DEFINITION: The phrase “bull market” refers to conditions under which the stock market experiences an extended, across-the-board rise in prices. While the term is predominantly applied to the stock market, it may be extended to other traded assets, including bonds, commodities, real estate, and currencies.
Since normal market trading involves considerable fluctuation in security prices, to qualify as a “bull market” the price rise must be expected to last over many months if not years.
ETYMOLOGY: The origin of the phrase “bull market” is uncertain. The term is attested from the early eighteenth century and appears to have been invented as a complement to the phrase “bear market.” The choice of “bull” as the counterpart to “bear” may have been inspired by the twin practices of bull- and bearbaiting. Another theory points to the aggressive, hard-charging behavior of bulls.
The English noun “bull” is attested from the twelfth century. It derives, via Middle English bule, from Old English bula, which is akin to the Old English verb blāwan, meaning “to blow.”
The English noun “market” derives, via Middle English and Old North French, from the Latin noun mercātus, mercātūs, meaning “traffic,” “trade,” or “business,” as well as the place where the trade or business takes place, i.e., a “marketplace.”
Mercātus, in turn, is linked to the deponent verb mercor, mercari, meaning “to trade” or “to traffic in,” as well as the noun merx, mercis, meaning “goods” or “merchandise.”
USAGE: Bull markets are marked by optimism, investor confidence, and the anticipation of sustained profits over a considerable time span.
It is not easy to accurately foresee when market trends might shift.
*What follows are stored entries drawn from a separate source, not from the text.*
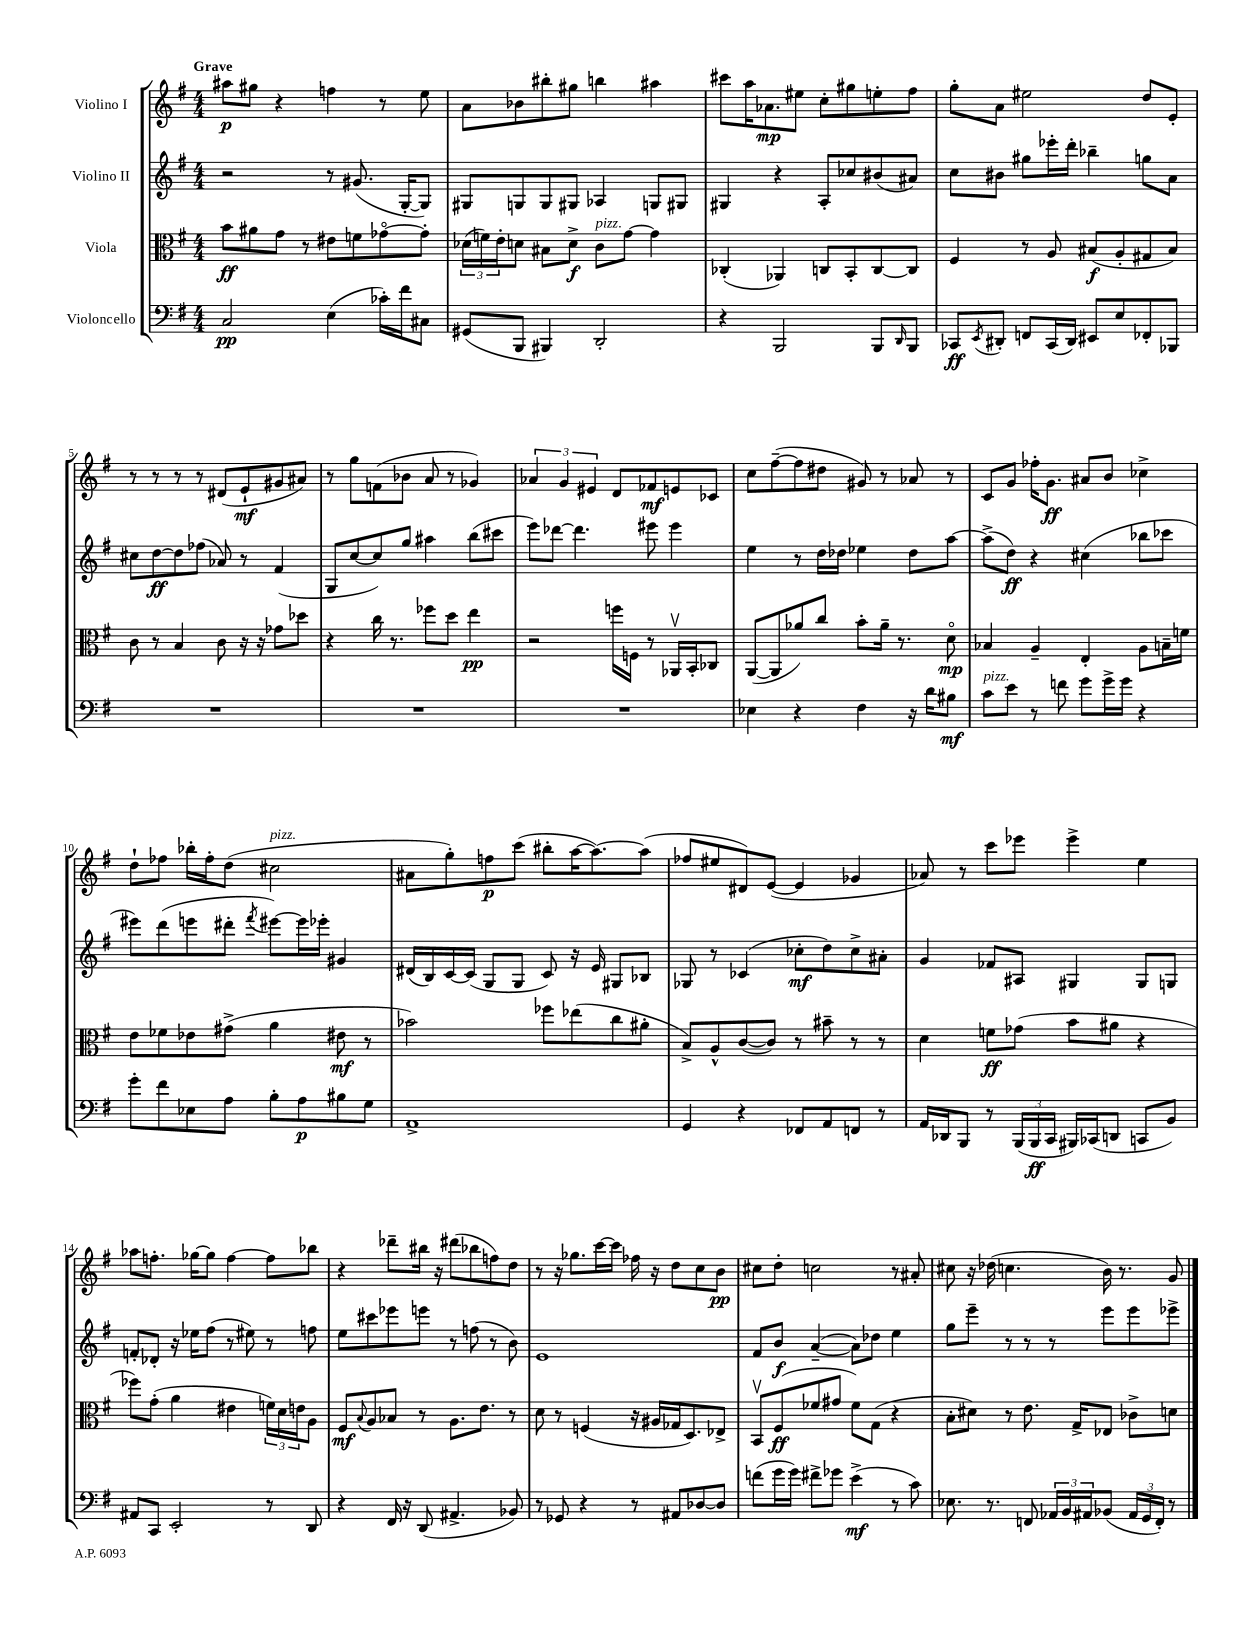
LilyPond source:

<<
\new StaffGroup <<
\new Staff = "s0" \with { instrumentName = "Violino I" } {
    \clef treble \key g \major \numericTimeSignature \time 4/4 \tempo "Grave"
    ais''8\p gis''8 r4 f''4 r8 e''8 |
    a'8 bes'8 bis''8-. gis''8 b''4 ais''4 |
    cis'''8 a''16 aes'8.\mp eis''8 c''8-. gis''8 e''8-. fis''8 |
    g''8-. a'8 eis''2 d''8 e'8-. |
    r8 r8 r8 r8 dis'8( e'8-!\mf gis'8 ais'8) |
    r8 g''8 f'8( bes'8 a'8 r8 ges'4) |
    \tuplet 3/2 { aes'4 g'4 eis'4 } d'8 fes'8\mf e'8 ces'8 |
    c''8 fis''8~--( fis''8 dis''8 gis'8) r8 aes'8 r8 |
    c'8 g'8 fes''16-. g'8.\ff ais'8 b'8 ces''4-> |
    d''8-! fes''8 bes''16-. fes''16-. d''8( cis''2^\markup { \italic "pizz." } |
    ais'8 g''8-.) f''8\p c'''8( bis''8-. a''16~ a''8.~) a''8( |
    fes''8 eis''8 dis'8) e'8~( e'4 ges'4 |
    aes'8) r8 c'''8 ees'''8 ees'''4-> e''4 |
    aes''8 f''8.-. ges''16~ ges''8 f''4~ f''8 bes''8 |
    r4 des'''8-- bis''16 r16 dis'''8( bes''8 f''8) d''8 |
    r8 r16 ges''8. c'''16~ c'''16 fes''16 r16 d''8 c''8 b'8\pp |
    cis''8 d''8-. c''2 r8 ais'8-. |
    cis''8 r16 des''16( c''4. b'16) r8. g'8 \bar "|." |
}
\new Staff = "s1" \with { instrumentName = "Violino II" } {
    \clef treble \key g \major \numericTimeSignature \time 4/4
    r2 r8 gis'8.( g16~-. g8) |
    gis8 g8 g8 gis8 aes4 g8 gis8 |
    gis4 r4 a8-. ces''8 bis'8( ais'8) |
    c''8 bis'8 gis''8 ees'''16-. d'''16-. bes''4-- g''8 a'8 |
    cis''8 d''8~\ff d''8 fes''8( aes'8) r8 fis'4( |
    g8 c''8~ c''8) g''8 ais''4 b''8( cis'''8 |
    e'''8) des'''8~ des'''4. eis'''8 eis'''4 |
    e''4 r8 d''16 des''16 ees''4 des''8 a''8~ |
    a''8->( d''8\ff) r4 cis''4( bes''8 ces'''8 |
    eis'''8) d'''8( e'''8 dis'''8-. \acciaccatura { fis'''8 } eis'''8~) eis'''16 ees'''16-. gis'4 |
    dis'16( b16) c'16~ c'16( g8 g8 c'8) r16 e'16 gis8 bes8 |
    ges8 r8 ces'4( ces''8-.\mf d''8) ces''8-> ais'8-. |
    g'4 fes'8 ais8 gis4 gis8 g8 |
    f'8-. des'8-. r16 ees''16 fis''8( r8 eis''8) r8 f''8 |
    e''8 cis'''8 ees'''8 e'''8 r8 f''8( r8 b'8) |
    e'1 |
    fis'8 b'8\f a'4~--( a'8) des''8 e''4 |
    g''8 e'''8-- r8 r8 r8 e'''8 e'''8 ees'''8-> \bar "|." |
}
\new Staff = "s2" \with { instrumentName = "Viola" } {
    \clef alto \key g \major \numericTimeSignature \time 4/4
    b'8\ff ais'8 g'8 r8 eis'8 f'8 ges'8~\flageolet ges'8-. |
    \tuplet 3/2 { des'16( f'16) e'16-. } d'8 bis8 d'8->\f c'8^\markup { \italic "pizz." } g'8~ g'4 |
    ces4-.( aes,4) c8 b,8-. c8~ c8 |
    fis4 r8 a8 bis8\f( a8-. gis8 bis8) |
    c'8 r8 b4 c'8 r16 r16 ges'8 des''8 |
    r4 c''16 r8. fes''8 d''8 e''4\pp |
    r2 f''16 f16 r8 aes,16\upbow b,16-. ces8 |
    a,8~( a,8 aes'8) c''8 b'8-. aes'16-- r8. d'8\flageolet\mp |
    bes4 a4-- e4-. a8 b16-- f'16 |
    e'8 fes'8 ees'8 gis'8->( a'4 eis'8\mf r8 |
    bes'2) fes''8 ees''8( c''8 ais'8-. |
    b8->) a8-^ c'8~( c'8) r8 bis'8-- r8 r8 |
    d'4 f'8\ff ges'8( b'8 ais'8 r4 |
    fes''8) g'8-.( a'4 eis'4 \tuplet 3/2 { f'16) d'16 e'16 } a8 |
    fis8\mf \appoggiatura { b8 } a8 bes8 r8 a8. e'8. r8 |
    d'8 r8 f4( r16 ais16 ges16 d8.) ees8-> |
    b,8\upbow fis8\ff( fes'8 gis'8 fes'8) g8( r4 |
    b8-. dis'8) r8 e'8. g16-> ees8 ces'8-> d'8 \bar "|." |
}
\new Staff = "s3" \with { instrumentName = "Violoncello" } {
    \clef bass \key g \major \numericTimeSignature \time 4/4
    c2\pp e4( ces'16-.) fis'16 cis8 |
    gis,8( b,,8 bis,,4) d,2-. |
    r4 b,,2 b,,8 \grace { d,16 } b,,8 |
    ces,8\ff \acciaccatura { e,8 } dis,8-. f,8 ces,16( dis,16) eis,8 e8 fes,8-. bes,,8 |
    R1 |
    R1 |
    R1 |
    ees4 r4 fis4 r16 d'16 bis8\mf |
    c'8^\markup { \italic "pizz." } e'8 r8 f'8 g'8 g'16-> g'16 r4 |
    g'8-. fis'8 ees8 a8 b8-. a8\p bis8 g8 |
    a,1-> |
    g,4 r4 fes,8 a,8 f,8 r8 |
    a,16 des,16 b,,8 r8 \tuplet 3/2 { b,,16( b,,16\ff c,16 } bis,,16) ces,16( d,8 c,8 b,8) |
    ais,8 c,8 e,2-. r8 d,8 |
    r4 fis,16 r16 d,8( ais,4.-> bes,8) |
    r8 ges,8 r4 r8 ais,8 des8~ des8 |
    f'8( g'16 g'16) fis'8-> ges'8 e'4->\mf( r8 c'8) |
    ees8. r8. f,8 \tuplet 3/2 { aes,16 b,16 ais,16 } bes,8( \tuplet 3/2 { ais,16 g,16 f,16-.) } r8 \bar "|." |
}
>>
>>
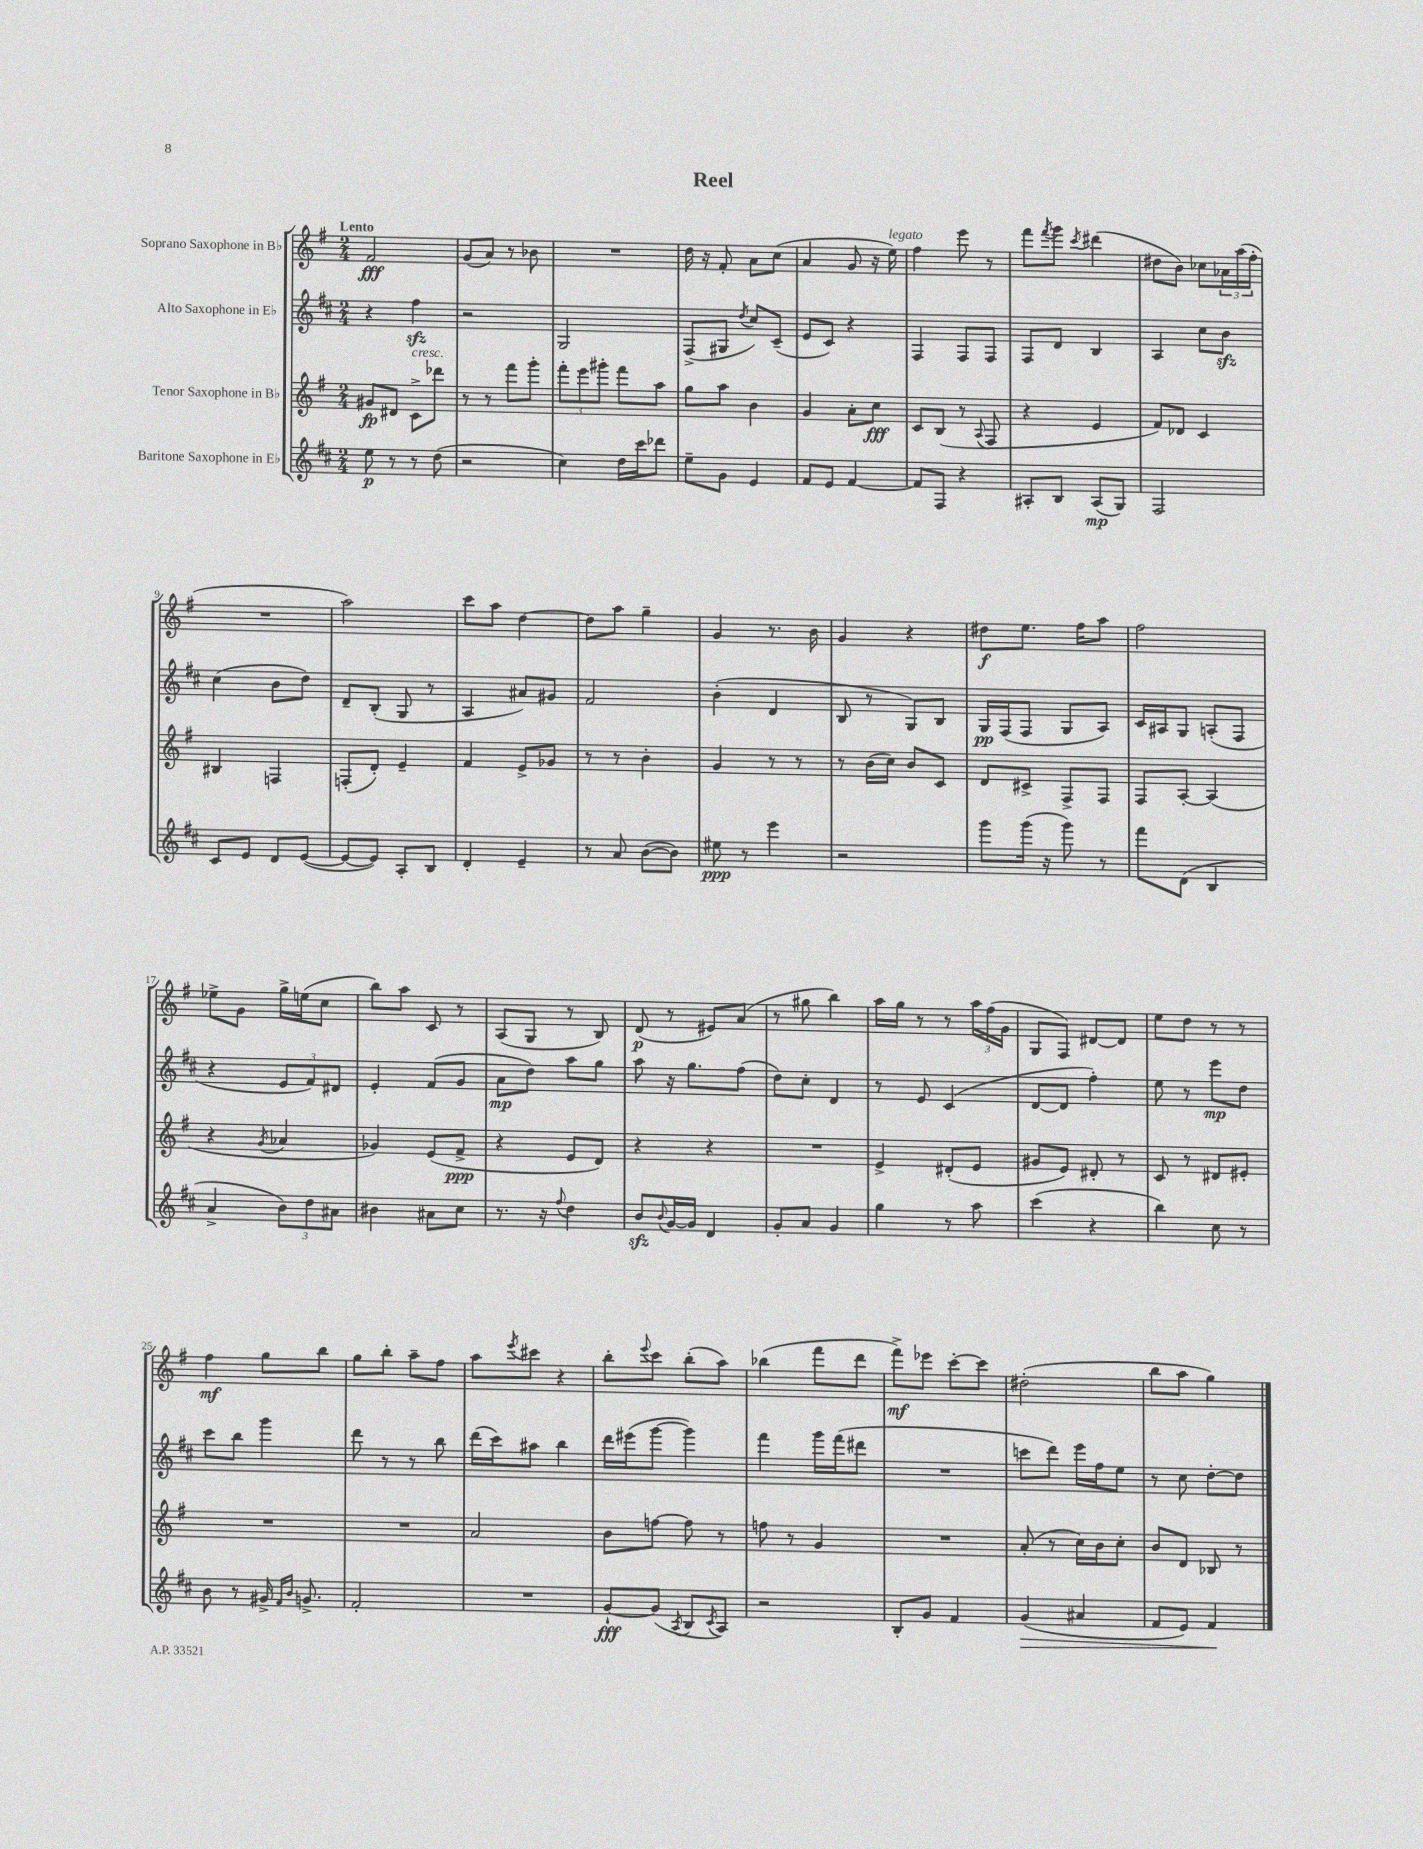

This difficulty is partly due to the importance of psychological factors and speculative behavior, which can significantly impact market conditions but are very hard to predict.
There is no universally recognized definition of a bull market. Nevertheless, the most prevalent characterization of a bull market often involves a scenario—symmetrical with a bear market—in which stock prices go up by 20 percent or more from their recent lows.
Popular business news outlets may indulge in the prediction of bull markets; however, given the inherent difficult of forecasting events that depend upon human agency, serious financial analysts tend to limit their discussion of bull markets to hindsight. Only after a bull market has run its course does it become clear that there was one.
Bull markets usually occur during periods of economic recovery or when economic growth is already strong. They often coincide with a reduction in the unemployment rate, a robust gross domestic product (GDP), and/or an upswing in corporate profits.
Under any or all of these conditions, it is natural for investor confidence to grow—which is the principal driver of what, in retrospect, will come to be seen as a bull market.
During a bull market, there is by definition an increase in the demand for stocks, which produces a buoyant state of mind among market participants overall. Moreover, bull markets are generally marked by an uptick in initial public offering (IPO) activity.
Bull market do have several distinctive features even while they are happening. Among these is a surge in trading volume, driven by a greater number of investors who are eager to acquire and retain securities on account of the perceived potential for capital gains.
In addition, in a bull market, the prices of securities often increase due to investors’ willingness to pay higher prices in the belief that the value of their stocks will continue to go up.
Furthermore, a bull market is frequently marked by greater market liquidity, owing to heightened demand for securities and a smaller number of sellers. This dynamic facilitates swift and cost-effective buying and selling for investors.
In a bull market scenario, companies that are doing well might choose to enhance shareholder satisfaction by increasing dividend payouts—a particularly appealing prospect for income-oriented investors.
Finally, during a bull market, there tends to be a surge in companies opting to go public and generate funds with an IPO. This avenue presents investors with the opportunity to participate in the progress of young and promising enterprises.